ResNet18+GRU results

Hi i am trying to use pretrained resnet 18 and gru for automatic lipreaing
here is my model
class CNN3D(nn.Module): #classes_num
def init(self, t_dim=29, img_x=88, img_y=88, drop_p=0.2, fc_hidden1=256, fc_hidden2=128, num_classes=5):
super(CNN3D, self).init()

    resnet = models.resnet18(pretrained=True)
    resnet.conv1 = nn.Conv2d(1, 64, kernel_size=7, stride=2, padding=3,bias=False)
    modules = list(resnet.children())[:-1]      # delete the last fc layer.
    
    self.resnet = nn.Sequential(*modules)

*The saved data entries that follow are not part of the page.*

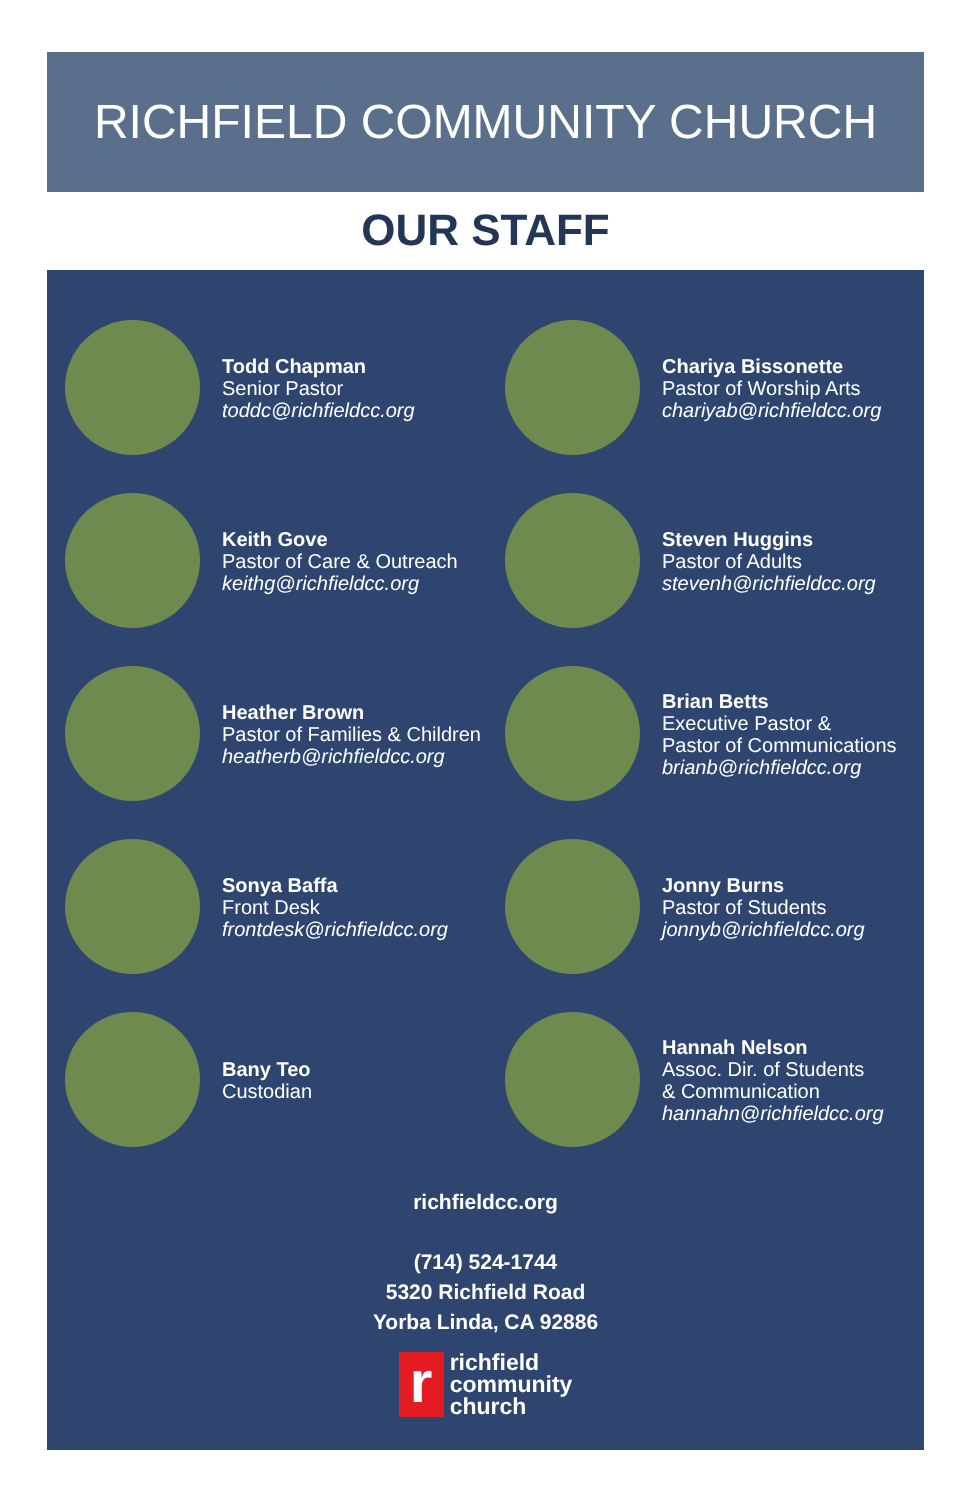RICHFIELD COMMUNITY CHURCH
OUR STAFF
Todd Chapman
Senior Pastor
toddc@richfieldcc.org
Chariya Bissonette
Pastor of Worship Arts
chariyab@richfieldcc.org
Keith Gove
Pastor of Care & Outreach
keithg@richfieldcc.org
Steven Huggins
Pastor of Adults
stevenh@richfieldcc.org
Heather Brown
Pastor of Families & Children
heatherb@richfieldcc.org
Brian Betts
Executive Pastor &
Pastor of Communications
brianb@richfieldcc.org
Sonya Baffa
Front Desk
frontdesk@richfieldcc.org
Jonny Burns
Pastor of Students
jonnyb@richfieldcc.org
Bany Teo
Custodian
Hannah Nelson
Assoc. Dir. of Students
& Communication
hannahn@richfieldcc.org
richfieldcc.org
(714) 524-1744
5320 Richfield Road
Yorba Linda, CA 92886
r
richfield
community
church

    self.gru = nn.GRU(input_size=512, hidden_size=1024, num_layers=3, batch_first=True, bidirectional=True, dropout=0.2)
    self.fc = nn.Linear(1024*2, num_classes)
    self.dropout = nn.Dropout(0.4)

def forward(self, x):
    #print(x.shape) #[70, 1, 29, 88, 88]
    x = x.transpose(1, 2)
    x = x.contiguous()
    x = x.view(-1, 1, x.size(3), x.size(4))

    #print(x.shape)  #[2030, 1, 88, 88]
    x = self.resnet(x)
    #print(x.shape) #[2030, 512, 1, 1]

    x= x.view(-1, 29, 512)
    #print(x.shape) #[70, 29, 512]
    x,_ = self.gru(x)
    #print(x.shape) #[70, 29, 2048]

    x = self.dropout(x).mean(1)
    #print(x.shape) #[70, 2048]

    x= self.fc(x)
    #print(x.shape) #[70, 2]


    return x

and the results i got were

can someone help me to determine what is causing this?

It looks like your model is overfitting the training data and cannot generalize to unseen data.
A common approach is to add regularization to the training.